_WHAT THE EXERCISE ASKS_:
Copy each line of the records that includes "DATA".

═════ SUPPLIED INFORMATION

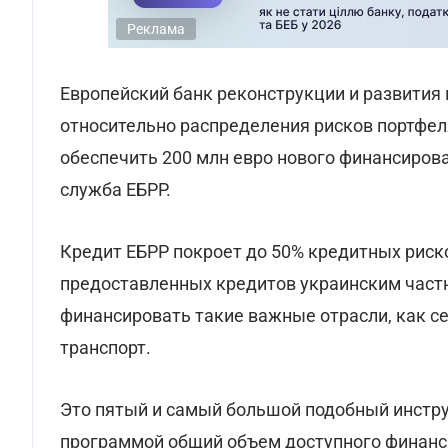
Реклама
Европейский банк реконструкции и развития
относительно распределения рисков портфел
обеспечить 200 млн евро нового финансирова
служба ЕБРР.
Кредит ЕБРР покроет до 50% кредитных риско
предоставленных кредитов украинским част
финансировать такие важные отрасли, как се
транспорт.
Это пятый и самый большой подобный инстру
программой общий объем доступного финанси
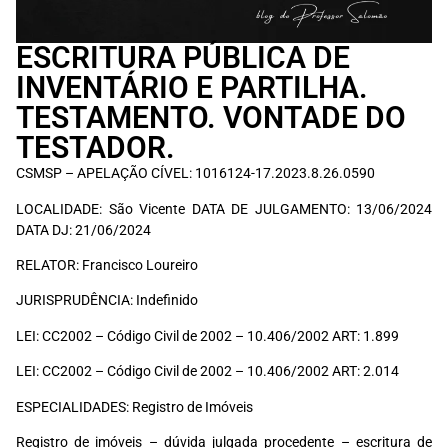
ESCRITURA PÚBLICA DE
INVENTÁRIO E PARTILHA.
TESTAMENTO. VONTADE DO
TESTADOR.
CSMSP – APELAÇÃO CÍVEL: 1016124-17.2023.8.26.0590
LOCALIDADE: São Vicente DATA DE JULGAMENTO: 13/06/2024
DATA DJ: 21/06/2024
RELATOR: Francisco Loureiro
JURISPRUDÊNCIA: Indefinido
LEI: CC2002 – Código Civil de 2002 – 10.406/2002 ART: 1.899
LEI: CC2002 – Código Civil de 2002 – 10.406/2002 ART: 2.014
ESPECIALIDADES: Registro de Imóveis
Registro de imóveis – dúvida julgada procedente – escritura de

══════════
═════ SUPPLIED INFORMATION

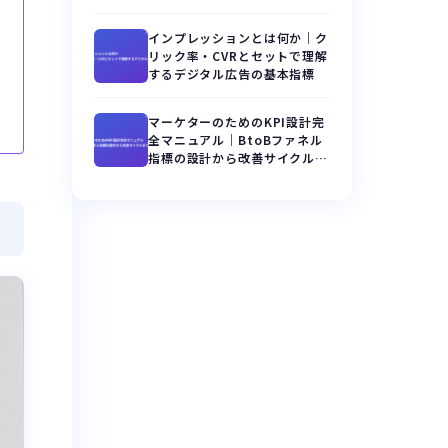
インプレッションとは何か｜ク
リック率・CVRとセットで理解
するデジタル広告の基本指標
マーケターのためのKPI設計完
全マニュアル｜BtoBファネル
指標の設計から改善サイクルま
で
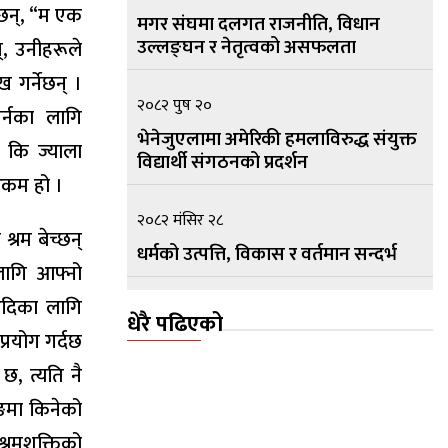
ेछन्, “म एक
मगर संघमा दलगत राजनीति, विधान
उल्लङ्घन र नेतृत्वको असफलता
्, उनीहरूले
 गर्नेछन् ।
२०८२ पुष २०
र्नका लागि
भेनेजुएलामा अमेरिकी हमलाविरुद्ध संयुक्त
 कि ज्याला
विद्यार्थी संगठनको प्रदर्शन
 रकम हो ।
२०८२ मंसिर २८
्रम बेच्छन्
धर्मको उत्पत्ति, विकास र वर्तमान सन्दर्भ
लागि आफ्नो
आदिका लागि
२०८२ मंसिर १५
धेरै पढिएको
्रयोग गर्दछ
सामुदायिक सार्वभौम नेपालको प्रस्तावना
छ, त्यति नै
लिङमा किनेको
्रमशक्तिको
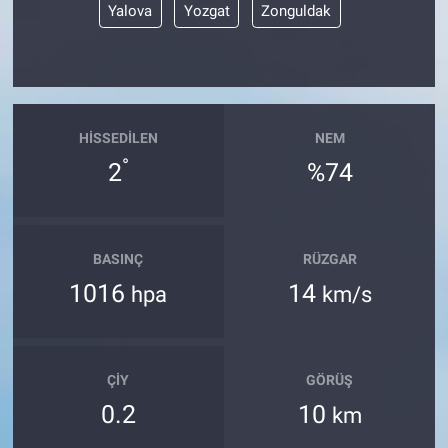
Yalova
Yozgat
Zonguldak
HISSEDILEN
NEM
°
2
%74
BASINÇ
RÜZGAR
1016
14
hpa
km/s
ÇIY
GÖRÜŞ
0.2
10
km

══════════

_FINISHED TASK_:
LOCALIDADE: São Vicente DATA DE JULGAMENTO: 13/06/2024
DATA DJ: 21/06/2024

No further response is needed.